Validate: To authenticate, verify, prove and or give a sense of worth to something or someone
I like to think that I'm a very confident, reassured woman who feels secure in the many things that I have to offer to friends, family and society as a whole. Most people looking at me from the outside would probably guess that I have never had much of a low self-esteem problem, and if anything I have a little too much. lol. I agree that I was raised by parents who made sure that I was told i'm beautiful, i'm smart and i'm worth it [sounds like a L'oreal ad], and I have bypassed many of the hangups that women fall prey to especially in younger years when feelings of inadequacy are hard to fight. But as an adult I think I may have dropped the ball.
Lately i've been talking with a couple of friends who are stuggling with validation. One friend has ended a long term relationship and is now wondering if she's even deserving of anything better because she can't seem to find it anywhere, therefore she's now searching everywhere. [Never a good thing.] Another friend is in a very very long term relationship that has been unstable for the past 4 yrs or so, mainly because her partner is a psycho. [sorry but she is] Over the past yr, her partner has attempted to turn a new leaf and start acting like she has some sense. But for my friend it's a tad bit too late because now her eyes are starting to wander and she's finding herself in situations where she's craving something more...from someone else.
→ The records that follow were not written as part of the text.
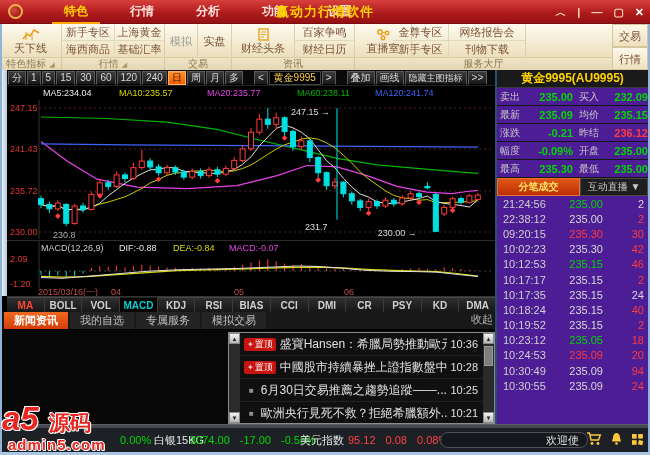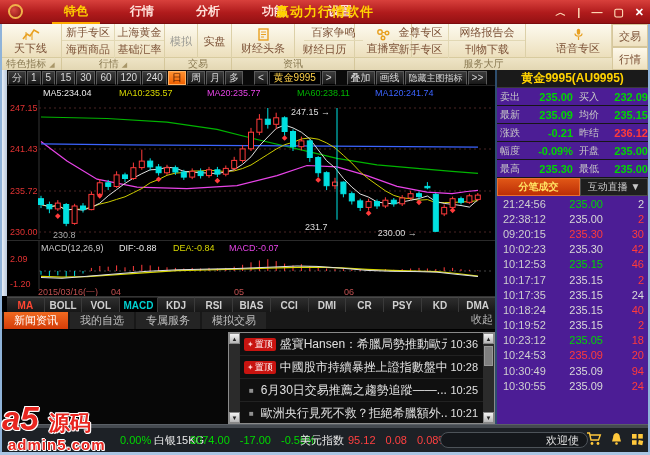--- a/index.html
+++ b/index.html
@@ -74,21 +74,21 @@
     background:#141414;border-top:1px solid #333;}
   .itab{flex:1;height:16px;line-height:15px;text-align:center;font-size:10px;font-weight:bold;
     color:#d0d0d0;background:linear-gradient(#2e2e2e,#151515);border-right:1px solid #3a3a3a;border-top:1px solid #484848;}
   .itab.active{background:#000;color:#00d0d0;border-top-color:#222;}
 
   
   #newsbar{position:absolute;left:2px;top:312px;width:495px;height:18px;background:#181818;
     display:flex;align-items:flex-end;border-bottom:1px solid #000;}
   .ntab{height:17px;line-height:17px;padding:0 10px;font-size:11px;color:#c0c0c0;margin-left:2px;
     background:#242424;}
-  .ntab.active{background:linear-gradient(#f06a20,#d43c08);color:#fff;font-weight:normal;}
+  .ntab.active{background:linear-gradient(#f06a20,#d43c08);color:#fff;font-weight:bold;}
   #collapsebtn{position:absolute;right:4px;bottom:2px;font-size:11px;color:#b8b8b8;}
   #newsarea{position:absolute;left:2px;top:330px;width:495px;height:94px;background:#070707;}
   #newspopup{position:absolute;left:226px;top:2px;width:267px;height:92px;background:#151515;
     border:1px solid #8a8a8a;display:flex;}
   .vscroll{width:11px;background:#2b2b2b;position:relative;flex:none;}
   .varrow{position:absolute;left:0;width:11px;height:11px;line-height:11px;text-align:center;
     font-size:6px;color:#222;background:linear-gradient(#f4f4f4,#b6b6b6);border:1px solid #888;}
   .vthumb{position:absolute;left:1px;top:13px;width:9px;height:20px;background:#7f7f7f;border:1px solid #999;}
   #newslist{flex:1;overflow:hidden;}
   .nitem{height:23px;display:flex;align-items:center;border-bottom:1px solid #222;background:#101010;}
@@ -188,50 +188,40 @@
         <svg width="11" height="13" viewBox="0 0 11 13">
             <rect x="1" y="1" width="9" height="11" fill="none" stroke="#e8a020" stroke-width="1.4"></rect>
             <line x1="3" y1="4" x2="8" y2="4" stroke="#e8a020"></line>
             <line x1="3" y1="6.5" x2="8" y2="6.5" stroke="#e8a020"></line>
             <line x1="3" y1="9" x2="6" y2="9" stroke="#e8a020"></line>
           </svg>
       </div>
       <div class="tlabel">财经头条</div>
     </div>
     <div class="tseg" style="left:295px;width:60px">
-      <div class="cell last" style="left:9px;top:0;width:59px">百家争鸣</div>
+      <div class="cell last" style="left:0;top:0;width:59px">百家争鸣</div>
       <div class="cell last" style="left:0;top:17px;width:59px;border-bottom:none">财经日历</div>
     </div>
     <div class="tseg big" style="left:355px;width:57px">
       <div class="ticon">
         <svg width="15" height="13" viewBox="0 0 15 13">
             <circle cx="4" cy="4" r="2.2" fill="none" stroke="#e8a020" stroke-width="1.4"></circle>
             <circle cx="11" cy="5" r="1.8" fill="none" stroke="#e8a020" stroke-width="1.4"></circle>
             <circle cx="7" cy="10" r="1.8" fill="none" stroke="#e8a020" stroke-width="1.4"></circle>
             <line x1="5.5" y1="5.5" x2="6.5" y2="8.5" stroke="#e8a020"></line>
             <line x1="6" y1="4.3" x2="9.2" y2="4.8" stroke="#e8a020"></line>
           </svg>
       </div>
       <div class="tlabel">直播室</div>
     </div>
     <div class="tseg" style="left:393px;width:133px">
       <div class="cell" style="left:0;top:0;width:56px">金尊专区</div>
       <div class="cell last" style="left:56px;top:0;width:76px">网络报告会</div>
       <div class="cell" style="left:0;top:17px;width:56px;border-bottom:none">新手专区</div>
       <div class="cell last" style="left:56px;top:17px;width:76px;border-bottom:none">刊物下载</div>
-    </div>
-    <div class="tseg big" style="left:545px;width:67px">
-      <div class="ticon">
-        <svg width="9" height="13" viewBox="0 0 9 13">
-            <rect x="2.8" y="0.8" width="3.4" height="6" rx="1.7" fill="#e8a020"></rect>
-            <path d="M1 5.5 C1 9 8 9 8 5.5" fill="none" stroke="#e8a020" stroke-width="1.2"></path>
-            <line x1="4.5" y1="9" x2="4.5" y2="12" stroke="#e8a020" stroke-width="1.2"></line>
-          </svg>
-      </div>
-      <div class="tlabel">语音专区</div>
     </div>
   </div>
 
   <div id="rightcol">
     <div class="rbtn">交易</div>
     <div class="rbtn">行情</div>
   </div>
 
   <div id="sections">
     <div class="sec" style="left:0;width:62px"><span>特色指标</span><span class="secarrow">◢</span></div>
I have a problem with needing attention and I tend to get it by interacting with people whom I know I shouldn't interact with because either 1) they're obviously attracted to me, or 2)i'm attracted to them. If I was single, it would be all good. But i'm not so it's most definitely all BAD. I haven't physically crossed any boundaries but u know that whole flirt thing that precariously tiptoes the line of emotional cheating and so forth... [sigh]
All of the above situations scream out a need to be validated. I know it's natural for people to want attention and to feel as if we're doing something right, or to feel attractive and wanted. But when does it cross the line into dangerous territory? When should validation from within be enough? Or is it ever truly enough? Should your significant other ever be your only source of outside validation?